Dataset entries
++++++++

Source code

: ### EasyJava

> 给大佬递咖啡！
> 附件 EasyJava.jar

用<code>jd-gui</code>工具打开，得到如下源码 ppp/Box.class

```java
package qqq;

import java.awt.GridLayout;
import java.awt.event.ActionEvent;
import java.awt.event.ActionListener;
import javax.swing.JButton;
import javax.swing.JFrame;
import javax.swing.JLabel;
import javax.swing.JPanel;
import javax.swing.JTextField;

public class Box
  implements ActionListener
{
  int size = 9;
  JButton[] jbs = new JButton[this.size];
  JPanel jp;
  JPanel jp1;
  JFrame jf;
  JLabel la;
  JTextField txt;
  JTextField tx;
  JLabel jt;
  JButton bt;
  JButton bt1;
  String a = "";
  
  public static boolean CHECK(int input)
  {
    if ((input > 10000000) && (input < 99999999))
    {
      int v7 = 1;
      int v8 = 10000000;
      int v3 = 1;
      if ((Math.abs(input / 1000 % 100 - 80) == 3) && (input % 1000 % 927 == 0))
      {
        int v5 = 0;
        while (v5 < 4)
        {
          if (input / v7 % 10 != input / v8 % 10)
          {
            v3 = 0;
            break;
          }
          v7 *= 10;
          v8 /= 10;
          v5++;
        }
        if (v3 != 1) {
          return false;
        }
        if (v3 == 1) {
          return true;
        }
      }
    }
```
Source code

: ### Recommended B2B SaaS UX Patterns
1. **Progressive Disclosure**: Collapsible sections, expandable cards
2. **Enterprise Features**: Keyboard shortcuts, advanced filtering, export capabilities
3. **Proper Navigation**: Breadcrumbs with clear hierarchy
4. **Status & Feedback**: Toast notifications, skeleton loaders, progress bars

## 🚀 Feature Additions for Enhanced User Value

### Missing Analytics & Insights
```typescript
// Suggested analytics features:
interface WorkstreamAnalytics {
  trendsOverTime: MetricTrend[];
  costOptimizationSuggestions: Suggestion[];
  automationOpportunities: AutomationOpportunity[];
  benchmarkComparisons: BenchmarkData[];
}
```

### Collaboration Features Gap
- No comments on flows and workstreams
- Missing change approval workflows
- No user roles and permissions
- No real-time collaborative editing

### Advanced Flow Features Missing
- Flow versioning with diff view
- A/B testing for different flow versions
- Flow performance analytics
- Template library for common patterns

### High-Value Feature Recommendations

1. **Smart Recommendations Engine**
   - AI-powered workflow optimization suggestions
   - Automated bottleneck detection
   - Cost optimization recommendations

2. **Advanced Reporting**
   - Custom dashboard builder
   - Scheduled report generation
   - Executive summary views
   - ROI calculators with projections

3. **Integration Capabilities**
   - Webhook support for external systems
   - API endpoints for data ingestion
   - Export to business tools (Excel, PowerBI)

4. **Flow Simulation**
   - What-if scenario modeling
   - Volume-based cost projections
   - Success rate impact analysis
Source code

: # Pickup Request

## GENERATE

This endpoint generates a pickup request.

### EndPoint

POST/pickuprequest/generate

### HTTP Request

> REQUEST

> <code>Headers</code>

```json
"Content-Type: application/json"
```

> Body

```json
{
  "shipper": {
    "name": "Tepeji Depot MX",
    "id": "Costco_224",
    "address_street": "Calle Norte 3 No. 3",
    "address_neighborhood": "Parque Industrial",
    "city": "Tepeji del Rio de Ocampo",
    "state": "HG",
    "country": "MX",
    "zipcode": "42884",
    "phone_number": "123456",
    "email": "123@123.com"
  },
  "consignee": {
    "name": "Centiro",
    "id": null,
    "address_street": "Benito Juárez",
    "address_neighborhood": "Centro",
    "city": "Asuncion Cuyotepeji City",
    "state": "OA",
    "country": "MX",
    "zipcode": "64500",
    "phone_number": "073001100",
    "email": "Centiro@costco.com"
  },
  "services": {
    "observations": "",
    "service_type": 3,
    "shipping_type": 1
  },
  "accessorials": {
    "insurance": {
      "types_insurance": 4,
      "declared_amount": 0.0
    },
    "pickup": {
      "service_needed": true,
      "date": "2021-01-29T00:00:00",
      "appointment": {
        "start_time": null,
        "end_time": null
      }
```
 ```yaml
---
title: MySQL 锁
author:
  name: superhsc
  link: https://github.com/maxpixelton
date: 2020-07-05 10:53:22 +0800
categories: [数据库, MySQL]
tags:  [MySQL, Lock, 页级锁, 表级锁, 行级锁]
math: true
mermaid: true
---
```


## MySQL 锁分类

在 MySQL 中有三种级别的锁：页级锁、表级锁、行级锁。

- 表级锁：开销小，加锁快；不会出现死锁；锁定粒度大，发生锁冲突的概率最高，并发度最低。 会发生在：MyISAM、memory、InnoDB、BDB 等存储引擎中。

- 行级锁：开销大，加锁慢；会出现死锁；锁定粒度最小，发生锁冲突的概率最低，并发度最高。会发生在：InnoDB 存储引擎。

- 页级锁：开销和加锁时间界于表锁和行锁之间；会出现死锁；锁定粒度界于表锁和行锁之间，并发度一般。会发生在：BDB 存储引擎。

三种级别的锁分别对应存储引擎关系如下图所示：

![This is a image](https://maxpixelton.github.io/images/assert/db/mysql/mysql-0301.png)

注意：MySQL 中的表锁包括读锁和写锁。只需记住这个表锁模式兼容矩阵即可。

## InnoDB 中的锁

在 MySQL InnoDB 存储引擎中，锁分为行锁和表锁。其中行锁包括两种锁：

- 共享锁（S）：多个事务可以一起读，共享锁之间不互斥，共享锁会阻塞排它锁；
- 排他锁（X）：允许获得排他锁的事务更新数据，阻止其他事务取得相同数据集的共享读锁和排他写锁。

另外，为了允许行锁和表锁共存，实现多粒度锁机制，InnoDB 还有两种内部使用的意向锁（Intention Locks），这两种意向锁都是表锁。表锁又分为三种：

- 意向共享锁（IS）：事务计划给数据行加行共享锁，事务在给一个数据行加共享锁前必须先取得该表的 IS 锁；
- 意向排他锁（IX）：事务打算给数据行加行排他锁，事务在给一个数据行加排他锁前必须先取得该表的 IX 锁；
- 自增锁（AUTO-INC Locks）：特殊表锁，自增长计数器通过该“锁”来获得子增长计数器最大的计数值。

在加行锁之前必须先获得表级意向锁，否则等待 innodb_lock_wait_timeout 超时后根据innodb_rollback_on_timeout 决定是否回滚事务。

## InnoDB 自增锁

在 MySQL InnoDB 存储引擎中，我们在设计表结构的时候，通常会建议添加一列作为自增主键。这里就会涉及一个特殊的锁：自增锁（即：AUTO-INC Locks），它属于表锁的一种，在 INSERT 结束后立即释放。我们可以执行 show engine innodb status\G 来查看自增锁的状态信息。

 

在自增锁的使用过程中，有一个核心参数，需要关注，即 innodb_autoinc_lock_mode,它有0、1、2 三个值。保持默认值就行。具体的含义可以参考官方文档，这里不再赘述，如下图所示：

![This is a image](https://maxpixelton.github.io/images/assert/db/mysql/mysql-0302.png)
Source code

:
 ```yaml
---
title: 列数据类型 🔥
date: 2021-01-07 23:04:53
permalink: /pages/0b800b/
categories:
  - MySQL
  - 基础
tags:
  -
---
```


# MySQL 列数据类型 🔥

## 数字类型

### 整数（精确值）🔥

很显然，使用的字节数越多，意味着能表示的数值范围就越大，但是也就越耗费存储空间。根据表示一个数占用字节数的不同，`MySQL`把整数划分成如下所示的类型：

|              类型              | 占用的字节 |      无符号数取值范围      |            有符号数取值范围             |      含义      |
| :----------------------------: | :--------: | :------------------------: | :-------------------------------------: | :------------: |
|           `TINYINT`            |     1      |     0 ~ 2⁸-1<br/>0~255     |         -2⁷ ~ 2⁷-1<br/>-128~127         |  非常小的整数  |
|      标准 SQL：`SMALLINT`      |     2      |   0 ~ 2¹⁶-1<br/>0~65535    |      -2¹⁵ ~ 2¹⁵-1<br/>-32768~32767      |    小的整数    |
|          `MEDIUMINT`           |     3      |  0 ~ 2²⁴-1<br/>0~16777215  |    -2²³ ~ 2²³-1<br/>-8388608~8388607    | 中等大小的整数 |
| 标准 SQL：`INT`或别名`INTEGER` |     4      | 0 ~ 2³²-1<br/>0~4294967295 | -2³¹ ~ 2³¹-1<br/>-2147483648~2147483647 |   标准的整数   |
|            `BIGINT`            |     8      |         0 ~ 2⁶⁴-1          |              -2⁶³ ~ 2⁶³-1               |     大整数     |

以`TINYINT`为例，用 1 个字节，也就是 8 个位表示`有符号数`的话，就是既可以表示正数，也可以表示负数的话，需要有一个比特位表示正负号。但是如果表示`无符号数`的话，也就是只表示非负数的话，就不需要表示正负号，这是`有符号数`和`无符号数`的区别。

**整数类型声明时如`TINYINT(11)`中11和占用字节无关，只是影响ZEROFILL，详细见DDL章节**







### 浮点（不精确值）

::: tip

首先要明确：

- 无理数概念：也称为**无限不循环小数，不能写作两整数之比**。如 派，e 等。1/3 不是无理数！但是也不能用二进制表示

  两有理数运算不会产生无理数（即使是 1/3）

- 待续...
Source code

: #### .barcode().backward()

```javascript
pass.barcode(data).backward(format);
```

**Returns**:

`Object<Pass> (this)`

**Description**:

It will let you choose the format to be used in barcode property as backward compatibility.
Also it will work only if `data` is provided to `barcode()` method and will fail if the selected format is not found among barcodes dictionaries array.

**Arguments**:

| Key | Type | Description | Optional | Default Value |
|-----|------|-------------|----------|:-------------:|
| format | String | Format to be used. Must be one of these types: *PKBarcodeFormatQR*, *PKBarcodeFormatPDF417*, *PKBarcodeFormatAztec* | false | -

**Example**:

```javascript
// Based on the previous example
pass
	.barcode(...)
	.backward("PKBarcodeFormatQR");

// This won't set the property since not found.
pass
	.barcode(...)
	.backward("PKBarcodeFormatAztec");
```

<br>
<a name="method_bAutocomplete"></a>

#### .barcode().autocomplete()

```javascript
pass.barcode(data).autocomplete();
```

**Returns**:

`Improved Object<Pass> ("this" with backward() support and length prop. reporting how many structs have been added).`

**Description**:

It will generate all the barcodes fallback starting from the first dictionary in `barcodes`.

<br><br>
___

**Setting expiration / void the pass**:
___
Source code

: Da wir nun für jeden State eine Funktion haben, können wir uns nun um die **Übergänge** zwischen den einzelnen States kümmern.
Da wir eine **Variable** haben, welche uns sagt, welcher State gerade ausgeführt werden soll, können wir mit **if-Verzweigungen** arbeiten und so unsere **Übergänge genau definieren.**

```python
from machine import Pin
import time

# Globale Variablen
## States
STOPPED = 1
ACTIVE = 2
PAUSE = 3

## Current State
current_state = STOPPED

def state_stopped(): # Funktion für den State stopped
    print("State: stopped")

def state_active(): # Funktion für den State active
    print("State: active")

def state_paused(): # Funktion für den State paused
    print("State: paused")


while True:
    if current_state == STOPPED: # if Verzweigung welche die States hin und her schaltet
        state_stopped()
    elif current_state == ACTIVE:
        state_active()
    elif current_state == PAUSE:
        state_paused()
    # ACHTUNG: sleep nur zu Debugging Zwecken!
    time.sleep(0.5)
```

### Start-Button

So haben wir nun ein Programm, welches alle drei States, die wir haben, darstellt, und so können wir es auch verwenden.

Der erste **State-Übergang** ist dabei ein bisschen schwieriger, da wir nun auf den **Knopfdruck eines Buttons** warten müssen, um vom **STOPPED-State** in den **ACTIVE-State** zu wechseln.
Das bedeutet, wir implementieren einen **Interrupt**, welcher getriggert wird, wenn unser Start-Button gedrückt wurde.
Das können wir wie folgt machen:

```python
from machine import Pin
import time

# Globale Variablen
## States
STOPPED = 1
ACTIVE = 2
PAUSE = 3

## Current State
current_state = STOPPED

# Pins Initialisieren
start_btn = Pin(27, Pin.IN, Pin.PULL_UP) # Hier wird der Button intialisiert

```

++++++++

_Problem requirements_. Look through the records above for the string "Locks", then copy every line that has it.

_Exercise output_.
另外，为了允许行锁和表锁共存，实现多粒度锁机制，InnoDB 还有两种内部使用的意向锁（Intention Locks），这两种意向锁都是表锁。表锁又分为三种：
- 自增锁（AUTO-INC Locks）：特殊表锁，自增长计数器通过该“锁”来获得子增长计数器最大的计数值。
在 MySQL InnoDB 存储引擎中，我们在设计表结构的时候，通常会建议添加一列作为自增主键。这里就会涉及一个特殊的锁：自增锁（即：AUTO-INC Locks），它属于表锁的一种，在 INSERT 结束后立即释放。我们可以执行 show engine innodb status\G 来查看自增锁的状态信息。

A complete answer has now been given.